**What to work on:** Echo every line from the line containing "Can you recover" to the line containing "-0.008911, 0.945748, -0.040965]]", including both of those lines.

**Records provided:**
----

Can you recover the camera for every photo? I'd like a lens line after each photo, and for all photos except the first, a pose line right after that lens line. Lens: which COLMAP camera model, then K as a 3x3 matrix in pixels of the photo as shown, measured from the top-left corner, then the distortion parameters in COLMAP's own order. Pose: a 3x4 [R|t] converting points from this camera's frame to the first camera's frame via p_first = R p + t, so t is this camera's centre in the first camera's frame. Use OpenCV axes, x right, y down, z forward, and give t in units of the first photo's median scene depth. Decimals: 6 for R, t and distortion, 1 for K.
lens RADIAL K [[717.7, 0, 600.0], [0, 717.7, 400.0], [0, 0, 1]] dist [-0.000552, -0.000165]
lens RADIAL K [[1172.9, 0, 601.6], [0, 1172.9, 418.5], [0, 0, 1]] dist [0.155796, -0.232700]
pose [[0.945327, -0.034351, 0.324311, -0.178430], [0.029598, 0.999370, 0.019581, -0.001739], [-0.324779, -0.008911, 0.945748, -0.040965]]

----

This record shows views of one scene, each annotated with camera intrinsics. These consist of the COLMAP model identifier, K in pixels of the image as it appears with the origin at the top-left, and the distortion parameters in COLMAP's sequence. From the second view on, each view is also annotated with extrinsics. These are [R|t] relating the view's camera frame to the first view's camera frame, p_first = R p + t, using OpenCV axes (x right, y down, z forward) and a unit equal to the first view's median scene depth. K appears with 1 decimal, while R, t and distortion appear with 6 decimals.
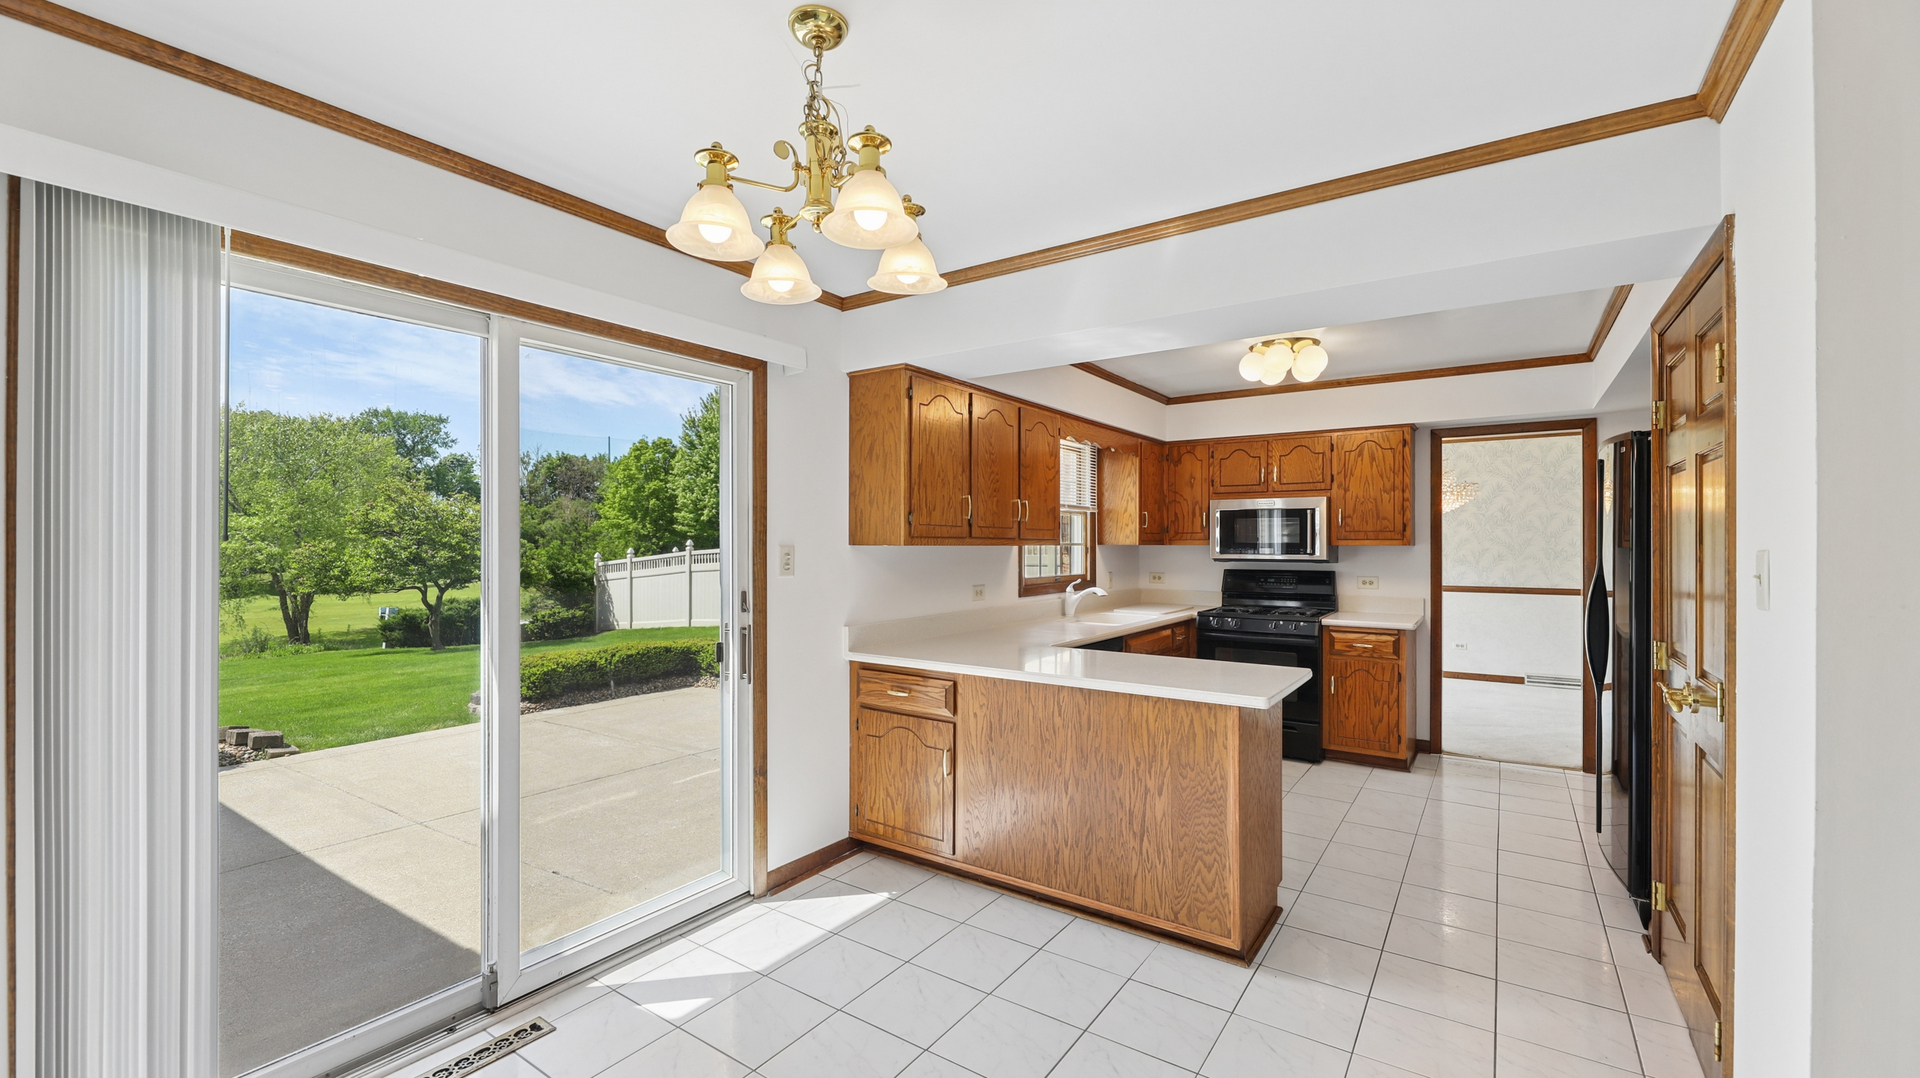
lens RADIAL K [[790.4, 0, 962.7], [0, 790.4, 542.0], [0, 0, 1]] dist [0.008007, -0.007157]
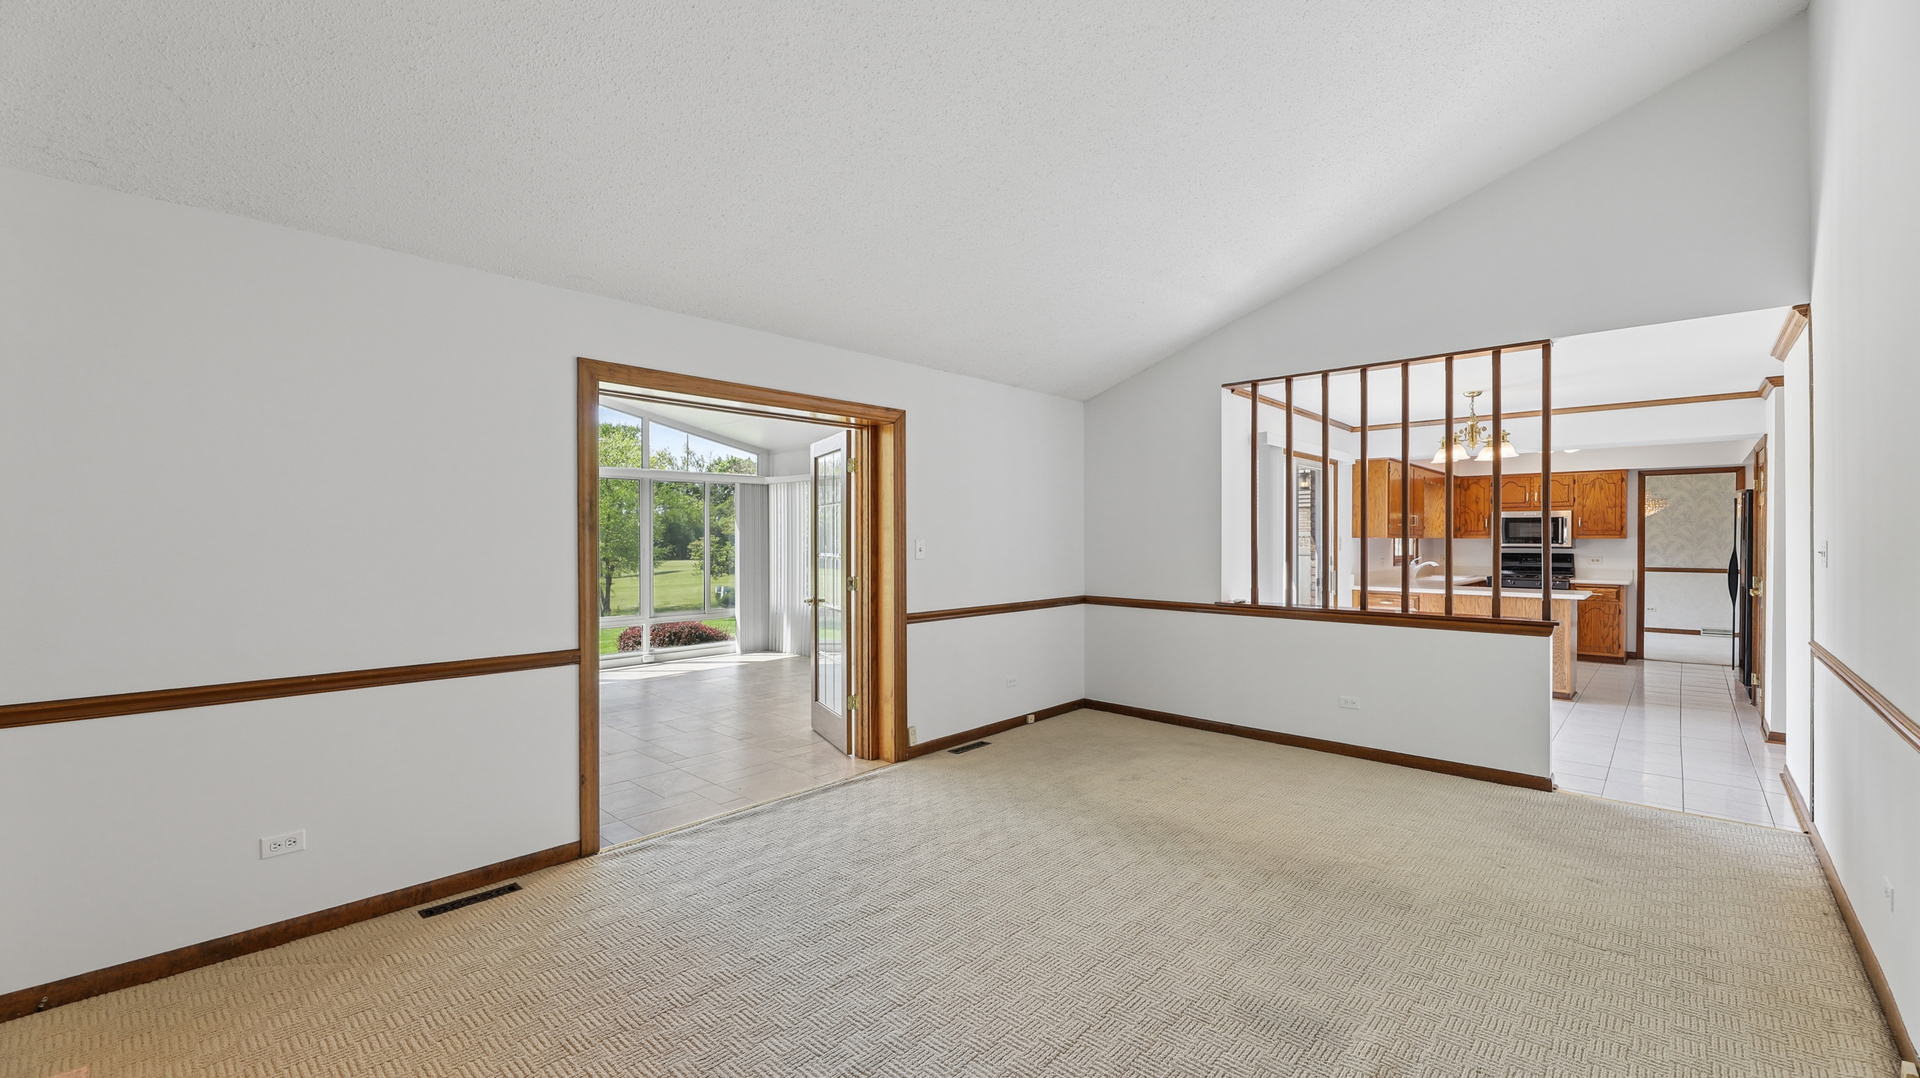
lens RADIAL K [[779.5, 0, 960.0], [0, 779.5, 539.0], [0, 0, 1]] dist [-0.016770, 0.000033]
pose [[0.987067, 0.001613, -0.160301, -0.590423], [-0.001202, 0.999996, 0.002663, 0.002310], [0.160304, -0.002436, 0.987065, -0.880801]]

----

**Problem solution:**
Can you recover the camera for every photo? I'd like a lens line after each photo, and for all photos except the first, a pose line right after that lens line. Lens: which COLMAP camera model, then K as a 3x3 matrix in pixels of the photo as shown, measured from the top-left corner, then the distortion parameters in COLMAP's own order. Pose: a 3x4 [R|t] converting points from this camera's frame to the first camera's frame via p_first = R p + t, so t is this camera's centre in the first camera's frame. Use OpenCV axes, x right, y down, z forward, and give t in units of the first photo's median scene depth. Decimals: 6 for R, t and distortion, 1 for K.
lens RADIAL K [[717.7, 0, 600.0], [0, 717.7, 400.0], [0, 0, 1]] dist [-0.000552, -0.000165]
lens RADIAL K [[1172.9, 0, 601.6], [0, 1172.9, 418.5], [0, 0, 1]] dist [0.155796, -0.232700]
pose [[0.945327, -0.034351, 0.324311, -0.178430], [0.029598, 0.999370, 0.019581, -0.001739], [-0.324779, -0.008911, 0.945748, -0.040965]]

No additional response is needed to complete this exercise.